El tercer obstáculo es la falta de recursos humanos y materiales. La desigualdad es flagrante. En algunos países hay un solo trabajador de salud mental por cada 100.000 habitantes, frente a más de 60 en los países ricos. La consecuencia es que millones de personas carecen, en la práctica, de cualquier servicio. A ello se suma la inaccesibilidad de medicamentos esenciales. Tratamientos asequibles en Europa resultan inalcanzables en África o Asia.
La última brecha se encuentra en los propios servicios. Incluso cuando existen, su calidad es irregular y su cobertura insuficiente. Menos de una de cada diez personas con depresión recibe un tratamiento mínimamente adecuado. La atención sigue centrada en grandes hospitales psiquiátricos, a menudo lugares de aislamiento, en lugar de apostar por la integración comunitaria. Los más jóvenes, los migrantes, las personas en zonas rurales o las minorías son también los más exluídos. Lo que debería ser un derecho universal se convierte, una vez más, en un privilegio.
En definitiva, la salud mental se encuentra en la encrucijada. O persistimos en este abandono fragmentado o decidimos cambiar de dirección.
Abrir camino a la esperanza
Pero no todo son sombras. El informe recuerda que las tasas de suicidio se han reducido un 35% desde el año 2000. Allí donde se ha apostado por la prevención, por los servicios comunitarios y por la atención accesible, los resultados han llegado. Existen ejemplos concretos como programas escolares contra el acoso que reducen la depresión en adolescentes, proyectos comunitarios en países de bajos ingresos que multiplican por diez la cobertura, o tecnologías digitales que llevan la psicoterapia a rincones rurales. Son alternativas que anticipan un futuro diferente.
El Día Mundial de la Salud Mental nos recuerda que no hay salud sin salud mental. Pero esta frase no debe quedar como un lema vacío. Debe transformarse en una llamada a la acción. Invertir en salud mental no es un gasto, sino una de las mejores inversiones en cohesión social, productividad y bienestar.

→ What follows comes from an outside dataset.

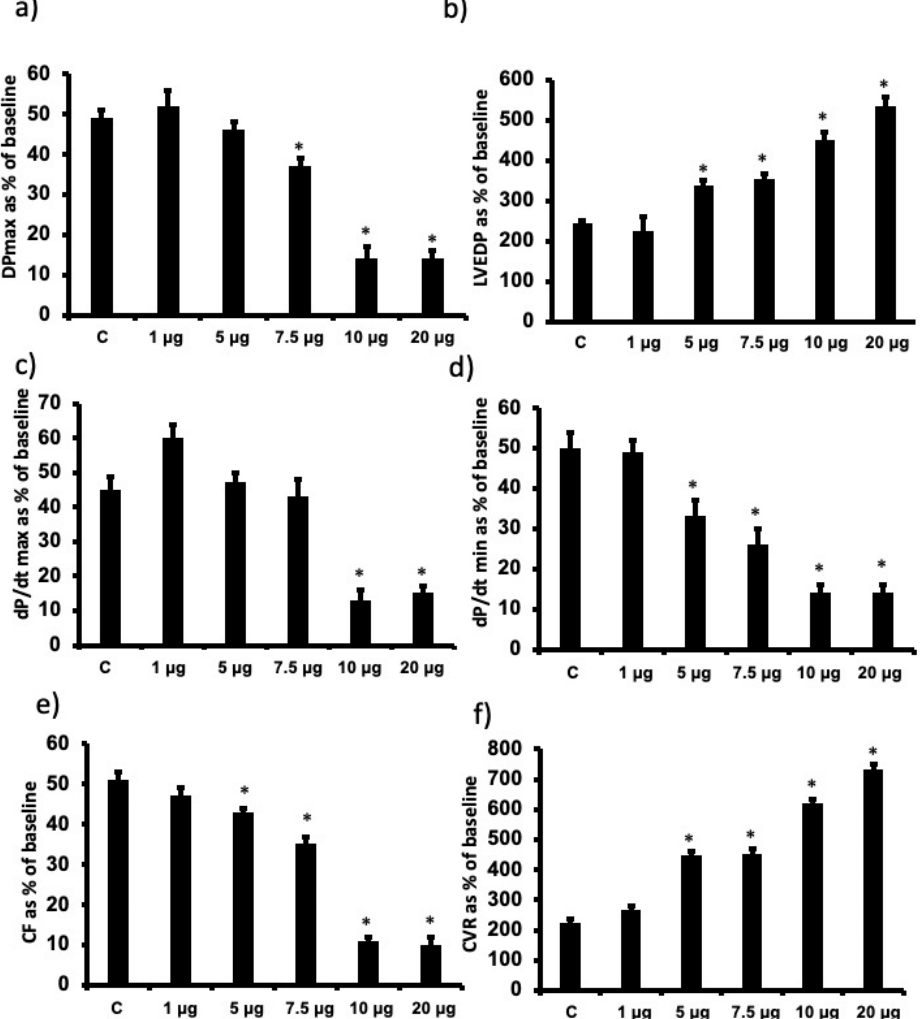
Figure 2. Dose-dependent recovery of cardiac function parameters following I/R upon acute administration of different doses of G7 cationic PAMAM (1.0 through 20 µg/mL). Percent recovery of cardiac function data ( a – f ) following I/R for left ventricle function (DPmax ( a ) and LVEDP ( b )), contractility indices (+dP/dt ( c ) and − dP/dt ( d ) and coronary vascular dynamics (CF ( e ) and CVR ( f )) are shown. The data were computed after 30 min reperfusion and expressed as the mean ± SEM. DPmax: maximum developed pressure; LVEDP: left ventricular end-diastolic pressure; CF: coronary flow; CVR: coronary vascular resistance. Control hearts, C = I/R alone. N = 8. Mean ± SEM. Asterix (*) indicates significant difference ( p < 0.05) from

Los números del informe no pueden anestesiarnos. Detrás de cada dato hay una vida, una historia que pudo ser distinta o un potencial que merece desplegarse. La encrucijada en la que estamos exige decisiones políticas valientes, innovación en los servicios y un compromiso ciudadano que rompa el estigma.
Tenemos las soluciones al alcance. Sabemos qué funciona y sabemos dónde están las carencias. Ahora toca elegir el camino. Este 10 de octubre, el mensaje es claro. Hacer de la salud mental una prioridad global, nacional y también personal. Porque cuidar la mente es cuidar la vida.